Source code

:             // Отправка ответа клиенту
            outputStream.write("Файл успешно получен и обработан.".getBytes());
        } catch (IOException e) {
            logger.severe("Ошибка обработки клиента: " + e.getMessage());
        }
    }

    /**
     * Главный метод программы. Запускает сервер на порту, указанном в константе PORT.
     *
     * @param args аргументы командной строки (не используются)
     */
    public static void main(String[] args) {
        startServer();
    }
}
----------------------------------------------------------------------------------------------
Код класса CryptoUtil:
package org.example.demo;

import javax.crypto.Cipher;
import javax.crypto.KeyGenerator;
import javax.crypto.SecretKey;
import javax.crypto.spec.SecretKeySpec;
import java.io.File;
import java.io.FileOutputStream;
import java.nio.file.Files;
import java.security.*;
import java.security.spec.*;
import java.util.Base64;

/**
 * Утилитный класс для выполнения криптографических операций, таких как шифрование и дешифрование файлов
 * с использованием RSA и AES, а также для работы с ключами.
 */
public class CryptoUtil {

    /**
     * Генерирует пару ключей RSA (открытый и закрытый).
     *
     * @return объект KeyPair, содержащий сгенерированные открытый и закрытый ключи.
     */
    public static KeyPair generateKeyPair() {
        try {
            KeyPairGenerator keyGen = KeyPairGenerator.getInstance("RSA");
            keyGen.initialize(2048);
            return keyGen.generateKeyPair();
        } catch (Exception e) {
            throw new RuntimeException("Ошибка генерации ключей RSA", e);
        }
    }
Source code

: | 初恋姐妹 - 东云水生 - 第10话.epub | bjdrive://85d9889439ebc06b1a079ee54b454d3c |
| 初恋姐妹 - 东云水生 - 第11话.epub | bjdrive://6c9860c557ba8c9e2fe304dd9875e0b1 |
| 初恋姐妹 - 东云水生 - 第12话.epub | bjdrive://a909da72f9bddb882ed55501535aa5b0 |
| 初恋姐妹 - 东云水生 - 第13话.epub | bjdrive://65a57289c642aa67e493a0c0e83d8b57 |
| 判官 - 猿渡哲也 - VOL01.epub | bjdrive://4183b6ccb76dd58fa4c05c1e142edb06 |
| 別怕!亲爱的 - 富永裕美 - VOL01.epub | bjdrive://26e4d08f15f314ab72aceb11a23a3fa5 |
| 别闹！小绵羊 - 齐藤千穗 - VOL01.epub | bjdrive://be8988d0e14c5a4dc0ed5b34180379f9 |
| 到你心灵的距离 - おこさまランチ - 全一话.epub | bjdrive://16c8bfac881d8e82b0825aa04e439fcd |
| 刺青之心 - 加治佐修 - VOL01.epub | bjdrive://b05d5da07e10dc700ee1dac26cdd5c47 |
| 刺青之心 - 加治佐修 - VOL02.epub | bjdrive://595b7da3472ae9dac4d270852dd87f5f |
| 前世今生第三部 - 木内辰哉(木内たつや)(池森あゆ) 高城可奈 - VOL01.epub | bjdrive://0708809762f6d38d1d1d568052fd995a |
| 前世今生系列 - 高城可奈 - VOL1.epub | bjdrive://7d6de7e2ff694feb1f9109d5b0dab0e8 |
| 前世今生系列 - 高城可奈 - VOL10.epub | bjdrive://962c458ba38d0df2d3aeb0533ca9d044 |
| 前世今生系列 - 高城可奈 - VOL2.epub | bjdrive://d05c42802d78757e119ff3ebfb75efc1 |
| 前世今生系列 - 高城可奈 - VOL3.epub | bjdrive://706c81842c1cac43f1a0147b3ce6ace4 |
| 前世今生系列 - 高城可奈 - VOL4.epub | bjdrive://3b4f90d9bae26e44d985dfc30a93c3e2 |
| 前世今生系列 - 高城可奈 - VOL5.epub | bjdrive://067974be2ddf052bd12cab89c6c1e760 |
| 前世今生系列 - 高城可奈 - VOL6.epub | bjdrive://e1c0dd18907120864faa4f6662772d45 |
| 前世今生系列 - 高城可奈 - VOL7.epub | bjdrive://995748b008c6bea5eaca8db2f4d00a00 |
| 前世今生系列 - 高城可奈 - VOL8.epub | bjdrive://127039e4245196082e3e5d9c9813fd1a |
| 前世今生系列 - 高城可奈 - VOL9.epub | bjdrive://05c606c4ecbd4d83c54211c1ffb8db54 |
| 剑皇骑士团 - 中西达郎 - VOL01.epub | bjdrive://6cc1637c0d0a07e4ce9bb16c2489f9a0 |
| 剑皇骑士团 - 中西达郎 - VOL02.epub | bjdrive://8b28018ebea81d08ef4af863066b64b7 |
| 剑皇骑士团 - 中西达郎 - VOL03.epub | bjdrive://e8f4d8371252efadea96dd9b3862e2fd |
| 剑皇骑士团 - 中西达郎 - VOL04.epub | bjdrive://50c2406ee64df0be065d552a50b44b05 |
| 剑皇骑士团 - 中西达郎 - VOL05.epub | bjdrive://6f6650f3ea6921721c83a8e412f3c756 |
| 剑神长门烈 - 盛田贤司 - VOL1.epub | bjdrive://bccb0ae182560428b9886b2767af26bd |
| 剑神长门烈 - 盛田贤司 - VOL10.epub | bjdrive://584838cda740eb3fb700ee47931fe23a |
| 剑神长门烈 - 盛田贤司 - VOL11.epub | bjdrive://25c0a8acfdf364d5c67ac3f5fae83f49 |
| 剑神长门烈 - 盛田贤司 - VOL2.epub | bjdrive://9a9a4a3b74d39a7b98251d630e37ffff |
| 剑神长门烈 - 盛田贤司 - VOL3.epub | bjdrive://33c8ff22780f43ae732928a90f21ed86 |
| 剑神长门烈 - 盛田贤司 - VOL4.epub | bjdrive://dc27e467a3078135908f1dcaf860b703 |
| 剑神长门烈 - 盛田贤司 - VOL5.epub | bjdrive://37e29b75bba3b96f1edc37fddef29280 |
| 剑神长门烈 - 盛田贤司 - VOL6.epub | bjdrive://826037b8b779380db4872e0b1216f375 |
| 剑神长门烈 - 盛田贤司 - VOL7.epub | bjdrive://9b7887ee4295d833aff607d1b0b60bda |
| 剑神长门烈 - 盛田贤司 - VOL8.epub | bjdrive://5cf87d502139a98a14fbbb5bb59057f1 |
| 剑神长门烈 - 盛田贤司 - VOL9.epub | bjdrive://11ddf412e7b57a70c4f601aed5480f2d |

• Exercise goal: Only the lines from the start of the material through the line containing "第13话.epub | bjdrive://65a57289c642aa67e493a0c0e83d8b57 |" belong in the answer, each copied exactly.

• Expected answer:
Source code

:             // Отправка ответа клиенту
            outputStream.write("Файл успешно получен и обработан.".getBytes());
        } catch (IOException e) {
            logger.severe("Ошибка обработки клиента: " + e.getMessage());
        }
    }

    /**
     * Главный метод программы. Запускает сервер на порту, указанном в константе PORT.
     *
     * @param args аргументы командной строки (не используются)
     */
    public static void main(String[] args) {
        startServer();
    }
}
----------------------------------------------------------------------------------------------
Код класса CryptoUtil:
package org.example.demo;

import javax.crypto.Cipher;
import javax.crypto.KeyGenerator;
import javax.crypto.SecretKey;
import javax.crypto.spec.SecretKeySpec;
import java.io.File;
import java.io.FileOutputStream;
import java.nio.file.Files;
import java.security.*;
import java.security.spec.*;
import java.util.Base64;

/**
 * Утилитный класс для выполнения криптографических операций, таких как шифрование и дешифрование файлов
 * с использованием RSA и AES, а также для работы с ключами.
 */
public class CryptoUtil {

    /**
     * Генерирует пару ключей RSA (открытый и закрытый).
     *
     * @return объект KeyPair, содержащий сгенерированные открытый и закрытый ключи.
     */
    public static KeyPair generateKeyPair() {
        try {
            KeyPairGenerator keyGen = KeyPairGenerator.getInstance("RSA");
            keyGen.initialize(2048);
            return keyGen.generateKeyPair();
        } catch (Exception e) {
            throw new RuntimeException("Ошибка генерации ключей RSA", e);
        }
    }
Source code

: | 初恋姐妹 - 东云水生 - 第10话.epub | bjdrive://85d9889439ebc06b1a079ee54b454d3c |
| 初恋姐妹 - 东云水生 - 第11话.epub | bjdrive://6c9860c557ba8c9e2fe304dd9875e0b1 |
| 初恋姐妹 - 东云水生 - 第12话.epub | bjdrive://a909da72f9bddb882ed55501535aa5b0 |
| 初恋姐妹 - 东云水生 - 第13话.epub | bjdrive://65a57289c642aa67e493a0c0e83d8b57 |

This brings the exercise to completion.